I’m having trouble parsing this to figure out what it means. Lots o’ negatives to unwind.
Are you saying that what happened in Sweden shows that interventions absent a “lockdown” (whatever that means) meaningfully reduce transmission? If that’s right, how so? What interventions implemented in Sweden absent a “lockdown” reduced transmission? Limiting public gathering size? (The whole definition of “lockdown” seems so arbitrary to me as to render most these discussions pretty useless.)
“Are you saying that what happened in Sweden shows that interventions absent a “lockdown” (whatever that means) meaningfully reduce transmission?”
The post is about Flaxman et al. paper more precisely a critique of it. It’s not about what Lemoine says but about what the model seems to say. What Lemoine says is that one of the results of Flaxman’s model is that, in Sweden, interventions other than lockdowns created a large reduction in transmission. Lemoine argues this result – from the model itself – contradicts the interpretation Flaxman et al. made of it.

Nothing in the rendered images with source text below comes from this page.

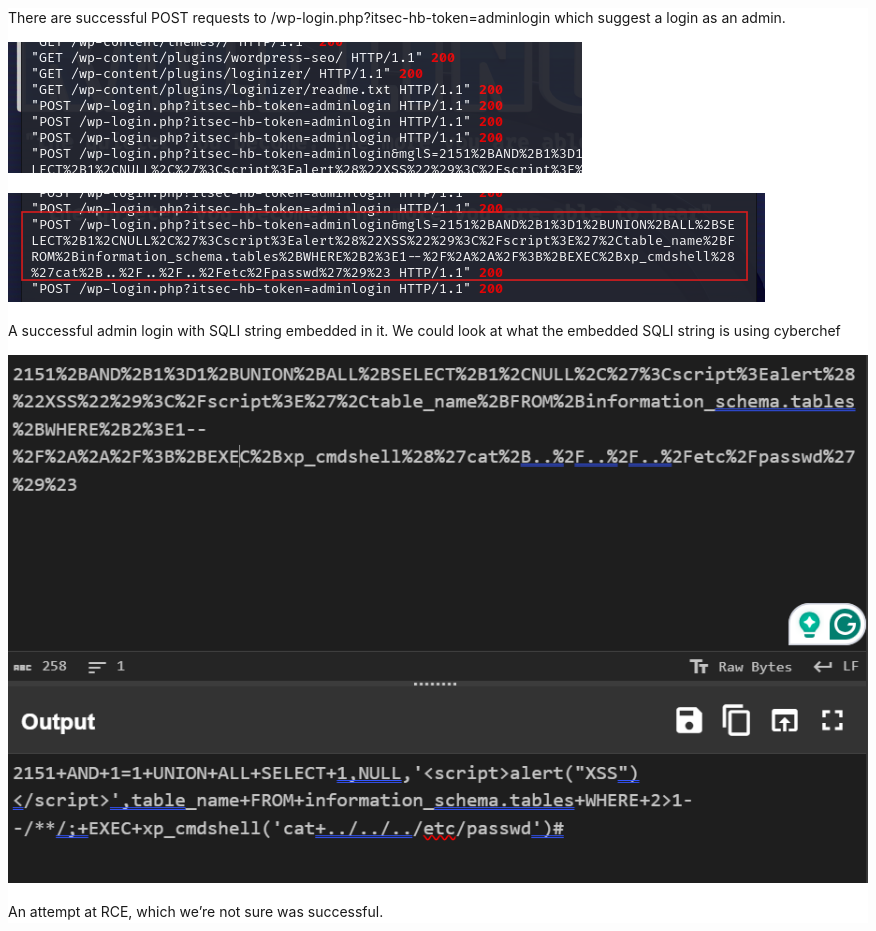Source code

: There are successful POST requests to /wp-login.php?itsec-hb-token=adminlogin which suggest a login as an admin.

![image.png](/assets/Img/03/image%2015.png)

![image.png](/assets/Img/03/image%2016.png)

A successful admin login with SQLI string embedded in it.
We could look at what the embedded SQLI string is using cyberchef

![image.png](/assets/Img/03/image%2017.png)

An attempt at RCE, which we’re not sure was successful.
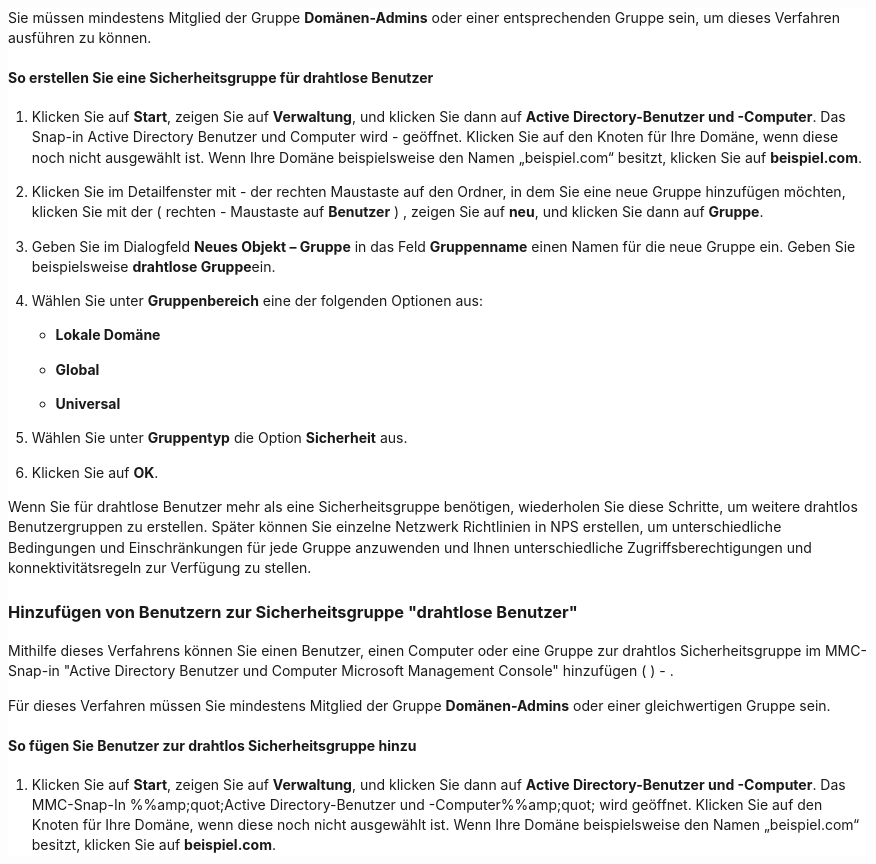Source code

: Sie müssen mindestens Mitglied der Gruppe **Domänen-Admins** oder einer entsprechenden Gruppe sein, um dieses Verfahren ausführen zu können.

#### <a name="to-create-a-wireless-users-security-group"></a>So erstellen Sie eine Sicherheitsgruppe für drahtlose Benutzer

1. Klicken Sie auf **Start**, zeigen Sie auf **Verwaltung**, und klicken Sie dann auf **Active Directory-Benutzer und -Computer**. Das Snap-in Active Directory Benutzer und Computer wird \- geöffnet. Klicken Sie auf den Knoten für Ihre Domäne, wenn diese noch nicht ausgewählt ist. Wenn Ihre Domäne beispielsweise den Namen „beispiel.com“ besitzt, klicken Sie auf **beispiel.com**.

2. Klicken Sie im Detailfenster mit \- der rechten Maustaste auf den Ordner, in dem Sie eine neue Gruppe hinzufügen möchten, klicken Sie mit der \( rechten \- Maustaste auf **Benutzer** \) , zeigen Sie auf **neu**, und klicken Sie dann auf **Gruppe**.

3. Geben Sie im Dialogfeld **Neues Objekt – Gruppe** in das Feld **Gruppenname** einen Namen für die neue Gruppe ein. Geben Sie beispielsweise **drahtlose Gruppe**ein.

4. Wählen Sie unter **Gruppenbereich** eine der folgenden Optionen aus:

    - **Lokale Domäne**

    - **Global**

    - **Universal**

5. Wählen Sie unter **Gruppentyp** die Option **Sicherheit** aus.

6. Klicken Sie auf **OK**.

Wenn Sie für drahtlose Benutzer mehr als eine Sicherheitsgruppe benötigen, wiederholen Sie diese Schritte, um weitere drahtlos Benutzergruppen zu erstellen. Später können Sie einzelne Netzwerk Richtlinien in NPS erstellen, um unterschiedliche Bedingungen und Einschränkungen für jede Gruppe anzuwenden und Ihnen unterschiedliche Zugriffsberechtigungen und konnektivitätsregeln zur Verfügung zu stellen.

### <a name="add-users-to-the-wireless-users-security-group"></a><a name="bkmk_addusers"></a>Hinzufügen von Benutzern zur Sicherheitsgruppe "drahtlose Benutzer"

Mithilfe dieses Verfahrens können Sie einen Benutzer, einen Computer oder eine Gruppe zur drahtlos Sicherheitsgruppe im MMC-Snap-in "Active Directory Benutzer und Computer Microsoft Management Console" hinzufügen \( \) \- .

Für dieses Verfahren müssen Sie mindestens Mitglied der Gruppe **Domänen-Admins** oder einer gleichwertigen Gruppe sein.

#### <a name="to-add-users-to-the-wireless-security-group"></a>So fügen Sie Benutzer zur drahtlos Sicherheitsgruppe hinzu

1. Klicken Sie auf **Start**, zeigen Sie auf **Verwaltung**, und klicken Sie dann auf **Active Directory-Benutzer und -Computer**. Das MMC-Snap-In %%amp;quot;Active Directory-Benutzer und -Computer%%amp;quot; wird geöffnet. Klicken Sie auf den Knoten für Ihre Domäne, wenn diese noch nicht ausgewählt ist. Wenn Ihre Domäne beispielsweise den Namen „beispiel.com“ besitzt, klicken Sie auf **beispiel.com**.
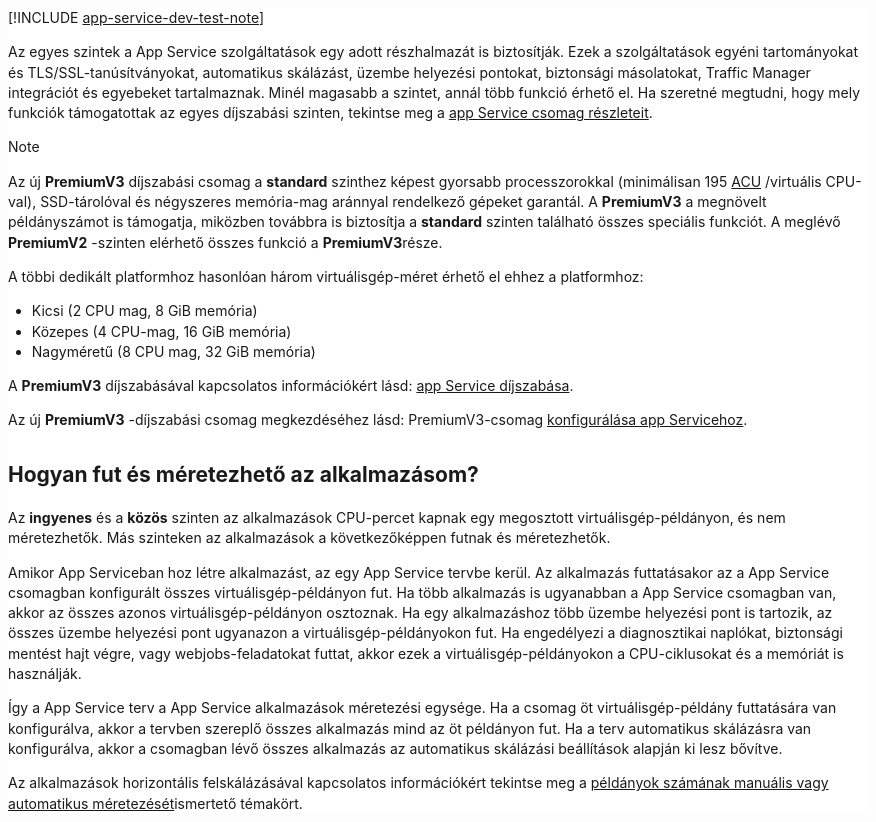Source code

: [!INCLUDE [app-service-dev-test-note](../../includes/app-service-dev-test-note.md)]

Az egyes szintek a App Service szolgáltatások egy adott részhalmazát is biztosítják. Ezek a szolgáltatások egyéni tartományokat és TLS/SSL-tanúsítványokat, automatikus skálázást, üzembe helyezési pontokat, biztonsági másolatokat, Traffic Manager integrációt és egyebeket tartalmaznak. Minél magasabb a szintet, annál több funkció érhető el. Ha szeretné megtudni, hogy mely funkciók támogatottak az egyes díjszabási szinten, tekintse meg a [app Service csomag részleteit](https://azure.microsoft.com/pricing/details/app-service/plans/).

<a name="new-pricing-tier-premiumv3"></a>

> [!NOTE]
> Az új **PremiumV3** díjszabási csomag a **standard** szinthez képest gyorsabb processzorokkal (minimálisan 195 [ACU](https://docs.microsoft.com/azure/virtual-machines/acu) /virtuális CPU-val), SSD-tárolóval és négyszeres memória-mag aránnyal rendelkező gépeket garantál. A **PremiumV3** a megnövelt példányszámot is támogatja, miközben továbbra is biztosítja a **standard** szinten található összes speciális funkciót. A meglévő **PremiumV2** -szinten elérhető összes funkció a **PremiumV3**része.
>
> A többi dedikált platformhoz hasonlóan három virtuálisgép-méret érhető el ehhez a platformhoz:
>
> - Kicsi (2 CPU mag, 8 GiB memória) 
> - Közepes (4 CPU-mag, 16 GiB memória) 
> - Nagyméretű (8 CPU mag, 32 GiB memória)  
>
> A **PremiumV3** díjszabásával kapcsolatos információkért lásd: [app Service díjszabása](https://azure.microsoft.com/pricing/details/app-service/).
>
> Az új **PremiumV3** -díjszabási csomag megkezdéséhez lásd: PremiumV3-csomag [konfigurálása app Servicehoz](app-service-configure-premium-tier.md).

## <a name="how-does-my-app-run-and-scale"></a>Hogyan fut és méretezhető az alkalmazásom?

Az **ingyenes** és a **közös** szinten az alkalmazások CPU-percet kapnak egy megosztott virtuálisgép-példányon, és nem méretezhetők. Más szinteken az alkalmazások a következőképpen futnak és méretezhetők.

Amikor App Serviceban hoz létre alkalmazást, az egy App Service tervbe kerül. Az alkalmazás futtatásakor az a App Service csomagban konfigurált összes virtuálisgép-példányon fut. Ha több alkalmazás is ugyanabban a App Service csomagban van, akkor az összes azonos virtuálisgép-példányon osztoznak. Ha egy alkalmazáshoz több üzembe helyezési pont is tartozik, az összes üzembe helyezési pont ugyanazon a virtuálisgép-példányokon fut. Ha engedélyezi a diagnosztikai naplókat, biztonsági mentést hajt végre, vagy webjobs-feladatokat futtat, akkor ezek a virtuálisgép-példányokon a CPU-ciklusokat és a memóriát is használják.

Így a App Service terv a App Service alkalmazások méretezési egysége. Ha a csomag öt virtuálisgép-példány futtatására van konfigurálva, akkor a tervben szereplő összes alkalmazás mind az öt példányon fut. Ha a terv automatikus skálázásra van konfigurálva, akkor a csomagban lévő összes alkalmazás az automatikus skálázási beállítások alapján ki lesz bővítve.

Az alkalmazások horizontális felskálázásával kapcsolatos információkért tekintse meg a [példányok számának manuális vagy automatikus méretezését](../azure-monitor/platform/autoscale-get-started.md)ismertető témakört.
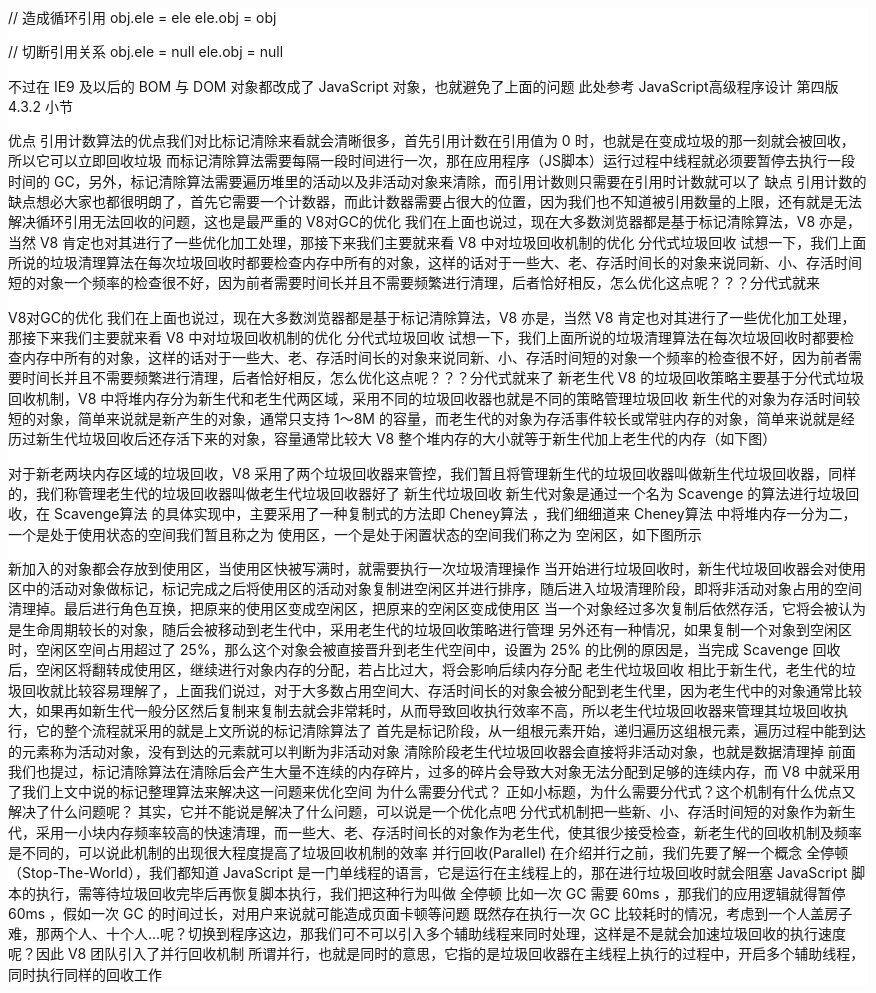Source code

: // 造成循环引用
obj.ele = ele
ele.obj = obj

// 切断引用关系
obj.ele = null
ele.obj = null

不过在 IE9 及以后的 BOM 与 DOM 对象都改成了 JavaScript 对象，也就避免了上面的问题
此处参考 JavaScript高级程序设计 第四版 4.3.2 小节

优点
引用计数算法的优点我们对比标记清除来看就会清晰很多，首先引用计数在引用值为 0 时，也就是在变成垃圾的那一刻就会被回收，所以它可以立即回收垃圾
而标记清除算法需要每隔一段时间进行一次，那在应用程序（JS脚本）运行过程中线程就必须要暂停去执行一段时间的 GC，另外，标记清除算法需要遍历堆里的活动以及非活动对象来清除，而引用计数则只需要在引用时计数就可以了
缺点
引用计数的缺点想必大家也都很明朗了，首先它需要一个计数器，而此计数器需要占很大的位置，因为我们也不知道被引用数量的上限，还有就是无法解决循环引用无法回收的问题，这也是最严重的
V8对GC的优化
我们在上面也说过，现在大多数浏览器都是基于标记清除算法，V8 亦是，当然 V8 肯定也对其进行了一些优化加工处理，那接下来我们主要就来看 V8 中对垃圾回收机制的优化
分代式垃圾回收
试想一下，我们上面所说的垃圾清理算法在每次垃圾回收时都要检查内存中所有的对象，这样的话对于一些大、老、存活时间长的对象来说同新、小、存活时间短的对象一个频率的检查很不好，因为前者需要时间长并且不需要频繁进行清理，后者恰好相反，怎么优化这点呢？？？分代式就来

V8对GC的优化
我们在上面也说过，现在大多数浏览器都是基于标记清除算法，V8 亦是，当然 V8 肯定也对其进行了一些优化加工处理，那接下来我们主要就来看 V8 中对垃圾回收机制的优化
分代式垃圾回收
试想一下，我们上面所说的垃圾清理算法在每次垃圾回收时都要检查内存中所有的对象，这样的话对于一些大、老、存活时间长的对象来说同新、小、存活时间短的对象一个频率的检查很不好，因为前者需要时间长并且不需要频繁进行清理，后者恰好相反，怎么优化这点呢？？？分代式就来了
新老生代
V8 的垃圾回收策略主要基于分代式垃圾回收机制，V8 中将堆内存分为新生代和老生代两区域，采用不同的垃圾回收器也就是不同的策略管理垃圾回收
新生代的对象为存活时间较短的对象，简单来说就是新产生的对象，通常只支持 1～8M 的容量，而老生代的对象为存活事件较长或常驻内存的对象，简单来说就是经历过新生代垃圾回收后还存活下来的对象，容量通常比较大
V8 整个堆内存的大小就等于新生代加上老生代的内存（如下图）

对于新老两块内存区域的垃圾回收，V8 采用了两个垃圾回收器来管控，我们暂且将管理新生代的垃圾回收器叫做新生代垃圾回收器，同样的，我们称管理老生代的垃圾回收器叫做老生代垃圾回收器好了
新生代垃圾回收
新生代对象是通过一个名为 Scavenge 的算法进行垃圾回收，在 Scavenge算法 的具体实现中，主要采用了一种复制式的方法即 Cheney算法 ，我们细细道来
Cheney算法 中将堆内存一分为二，一个是处于使用状态的空间我们暂且称之为 使用区，一个是处于闲置状态的空间我们称之为 空闲区，如下图所示

新加入的对象都会存放到使用区，当使用区快被写满时，就需要执行一次垃圾清理操作
当开始进行垃圾回收时，新生代垃圾回收器会对使用区中的活动对象做标记，标记完成之后将使用区的活动对象复制进空闲区并进行排序，随后进入垃圾清理阶段，即将非活动对象占用的空间清理掉。最后进行角色互换，把原来的使用区变成空闲区，把原来的空闲区变成使用区
当一个对象经过多次复制后依然存活，它将会被认为是生命周期较长的对象，随后会被移动到老生代中，采用老生代的垃圾回收策略进行管理
另外还有一种情况，如果复制一个对象到空闲区时，空闲区空间占用超过了 25%，那么这个对象会被直接晋升到老生代空间中，设置为 25% 的比例的原因是，当完成 Scavenge 回收后，空闲区将翻转成使用区，继续进行对象内存的分配，若占比过大，将会影响后续内存分配
老生代垃圾回收
相比于新生代，老生代的垃圾回收就比较容易理解了，上面我们说过，对于大多数占用空间大、存活时间长的对象会被分配到老生代里，因为老生代中的对象通常比较大，如果再如新生代一般分区然后复制来复制去就会非常耗时，从而导致回收执行效率不高，所以老生代垃圾回收器来管理其垃圾回收执行，它的整个流程就采用的就是上文所说的标记清除算法了
首先是标记阶段，从一组根元素开始，递归遍历这组根元素，遍历过程中能到达的元素称为活动对象，没有到达的元素就可以判断为非活动对象
清除阶段老生代垃圾回收器会直接将非活动对象，也就是数据清理掉
前面我们也提过，标记清除算法在清除后会产生大量不连续的内存碎片，过多的碎片会导致大对象无法分配到足够的连续内存，而 V8 中就采用了我们上文中说的标记整理算法来解决这一问题来优化空间
为什么需要分代式？
正如小标题，为什么需要分代式？这个机制有什么优点又解决了什么问题呢？
其实，它并不能说是解决了什么问题，可以说是一个优化点吧
分代式机制把一些新、小、存活时间短的对象作为新生代，采用一小块内存频率较高的快速清理，而一些大、老、存活时间长的对象作为老生代，使其很少接受检查，新老生代的回收机制及频率是不同的，可以说此机制的出现很大程度提高了垃圾回收机制的效率
并行回收(Parallel)
在介绍并行之前，我们先要了解一个概念 全停顿（Stop-The-World），我们都知道 JavaScript 是一门单线程的语言，它是运行在主线程上的，那在进行垃圾回收时就会阻塞 JavaScript 脚本的执行，需等待垃圾回收完毕后再恢复脚本执行，我们把这种行为叫做 全停顿
比如一次 GC 需要 60ms ，那我们的应用逻辑就得暂停 60ms ，假如一次 GC 的时间过长，对用户来说就可能造成页面卡顿等问题
既然存在执行一次 GC 比较耗时的情况，考虑到一个人盖房子难，那两个人、十个人...呢？切换到程序这边，那我们可不可以引入多个辅助线程来同时处理，这样是不是就会加速垃圾回收的执行速度呢？因此 V8 团队引入了并行回收机制
所谓并行，也就是同时的意思，它指的是垃圾回收器在主线程上执行的过程中，开启多个辅助线程，同时执行同样的回收工作
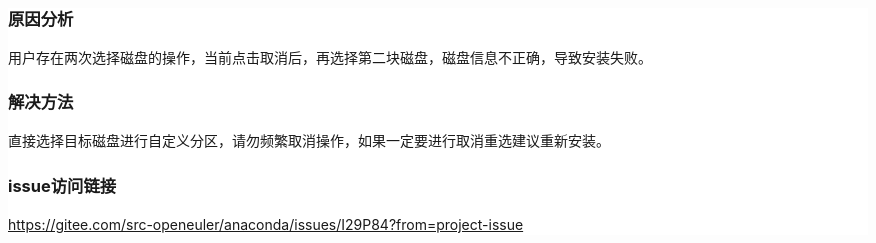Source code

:### 原因分析
用户存在两次选择磁盘的操作，当前点击取消后，再选择第二块磁盘，磁盘信息不正确，导致安装失败。

### 解决方法
直接选择目标磁盘进行自定义分区，请勿频繁取消操作，如果一定要进行取消重选建议重新安装。

### issue访问链接
https://gitee.com/src-openeuler/anaconda/issues/I29P84?from=project-issue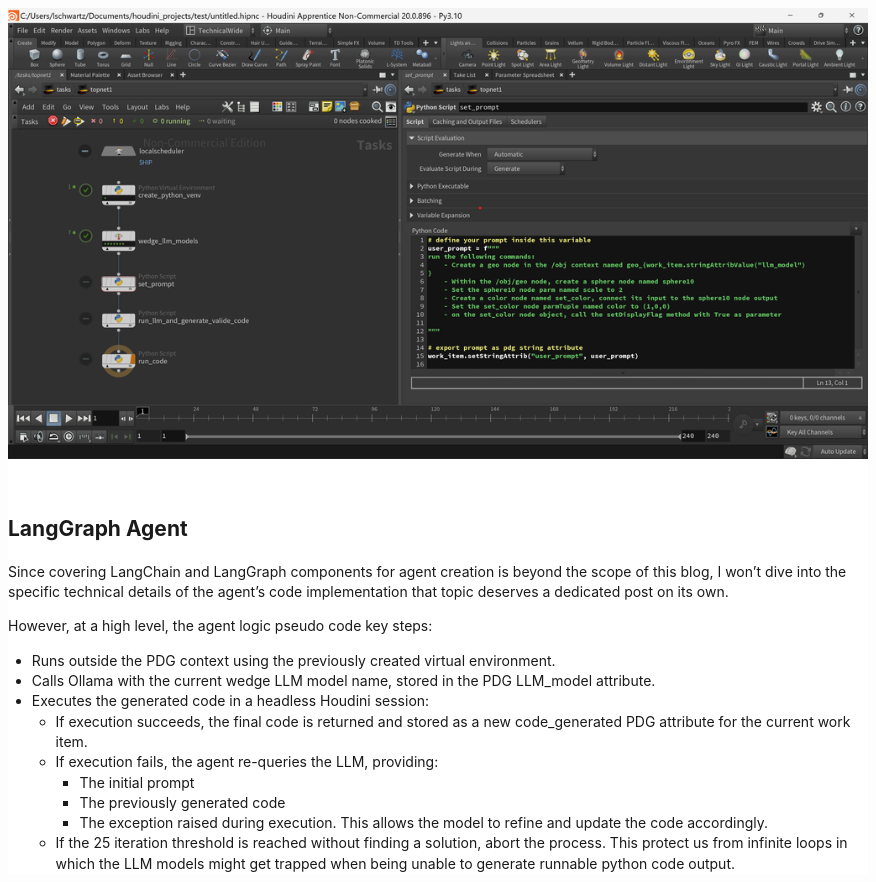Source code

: <div class="grid">
 <div class="cell cell--auto">
  <img src="https://github.com/logan169/logan169.github.io/blob/master/assets/images/posts_images/houdini_llm_agent/image-3.png?raw=true" alt="HOUDINI PDG AI LLM models">
 </div>
</div>

<br>

## LangGraph Agent
Since covering LangChain and LangGraph components for agent creation is beyond the scope of this blog, I won’t dive into the specific technical details of the agent’s code implementation that topic deserves a dedicated post on its own. 

However, at a high level, the agent logic pseudo code key steps:

- Runs outside the PDG context using the previously created virtual environment.
- Calls Ollama with the current wedge LLM model name, stored in the PDG LLM_model attribute.
- Executes the generated code in a headless Houdini session:
  - If execution succeeds, the final code is returned and stored as a new code_generated PDG attribute for the current work item.
  - If execution fails, the agent re-queries the LLM, providing:
      - The initial prompt
      - The previously generated code
      - The exception raised during execution.   This allows the model to refine and update the code accordingly.
  - If the 25 iteration threshold is reached without finding a solution, abort the process. This protect us from infinite loops in which the LLM models might get trapped when being unable to generate runnable python code output.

I don’t think the definition of lockdown is relevant when discussing Sweden vs other countries. After all, there is no definition of “lockdown” that would allow us to say Sweden was a “lockdown country”. At worse changing the definition of lockdown could only recategorize a “lockdown country” into a non-lockdown country so it will only be to the disavantage of lockdown efficacy.
> I don’t think the definition of lockdown is relevant when discussing Sweden vs other countries. After all, there is no definition of “lockdown” that would allow us to say Sweden was a “lockdown country”. At worse changing the definition of lockdown could only recategorize a “lockdown country” into a non-lockdown country so it will only be to the disavantage of lockdown efficacy.
First, I think the term “lockdown” is largely rhetorical gamesmanship. But regardless, it’s a problem in that people are arguing about the effect when it has no universal meaning. That’s part of what this discussion is about – looking for a sensitivity analysis.
The primary goal of “lockdowns” is to reduce mobility and social interaction. Say in country X, those factors reduce w/o state mandates and in a very similar country Y they change behavior similarly w/mandates. Then does “lockdown” mean that the changes are mandated (when people would be changing their behaviors similarly anyway)?